> **TASKS TO PERFORM**:
1. In the passage on mitotic gene segregation, which fungus was used for the pioneering work?
2. Reproduce the passage on mitotic gene segregation from "7.7 Gene segregation" to "or 107 mitoses.".

> **PASSAGE TO READ**:
7.7 Gene segregation during the mitotic division cycle
In the middle of the twentieth century it became evident that meiotic segregations were not the only way of making maps of chromosomes. Mitotic segregations can also be analysed and are a convenient way of mapping chromosomes. The approach is applicable to any fungus that is normally haploid, although the first step is the selection of diploids that arise spontaneously through nuclear fusion at a rate of about one in every 106 or 107 mitoses.
The pioneering work was done with the ordinarily haploid filamentous fungus Aspergillus nidulans. Selection of diploid strains is a little easier in Aspergillus because its conidia are always uninucleate. Consequently, rare diploid conidia can be selected from amongst a large spore population obtained from a heterokaryon by selecting for a heterozygous phenotype. Uninucleate spores cannot be heterokaryotic, so conidia expressing a heterozygous phenotype must contain both homologues of at least one pair of chromosomes, and may be completely diploid. So if you make a heterokaryon between two recessive auxotrophs you would expect that diploid spores would be the only conidia able to grow on minimal medium (see Fig. 2 above). Diploid conidia are larger than haploid conidia, being about twice the volume; they also, of course, contain twice the haploid amount of DNA (see Fig. 1 above) (Stukenbrock & Croll, 2014).
This sort of nutritional selection is an automatic method that certainly works efficiently, but it limits the number of nutritional markers that can be used in any experimental crosses. However, an especially useful feature of A. nidulans (not true for all fungi) is that the colour of the conidium depends on its own genotype. Consequently, a heterokaryon made between two non‑allelic, recessive, spore colour mutants, say white-spore and yellow-spore strains, will produce large numbers of haploid white and yellow conidia together with very occasional sectors of diploid conidia with the wild type dark green colour. Using colour selection leaves open the possibility of having several (unselected) nutritional markers in the cross, but it requires close scrutiny of the cultures.

> **DATASET**:
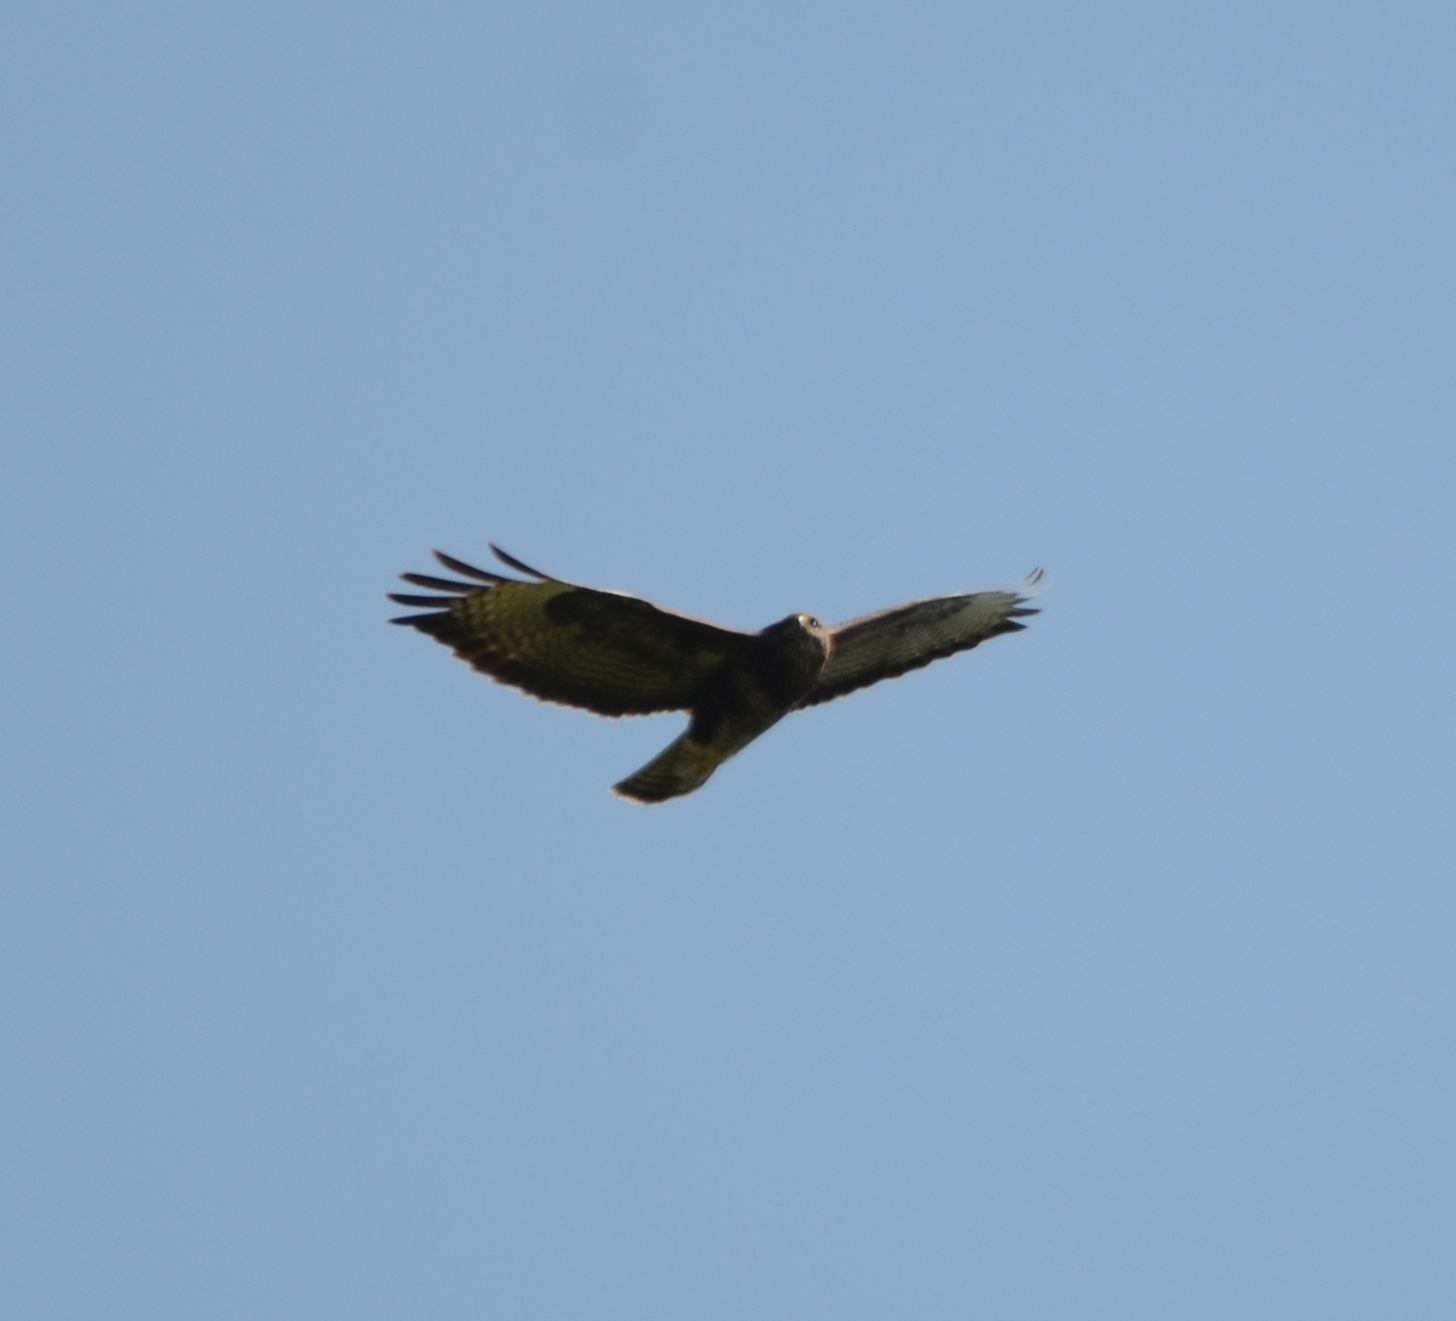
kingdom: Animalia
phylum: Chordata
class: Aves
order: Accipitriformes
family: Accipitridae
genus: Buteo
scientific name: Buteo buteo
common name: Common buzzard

> **TASK SOLUTIONS**:
1. The ordinarily haploid filamentous fungus Aspergillus nidulans.

2.
7.7 Gene segregation during the mitotic division cycle
In the middle of the twentieth century it became evident that meiotic segregations were not the only way of making maps of chromosomes. Mitotic segregations can also be analysed and are a convenient way of mapping chromosomes. The approach is applicable to any fungus that is normally haploid, although the first step is the selection of diploids that arise spontaneously through nuclear fusion at a rate of about one in every 106 or 107 mitoses.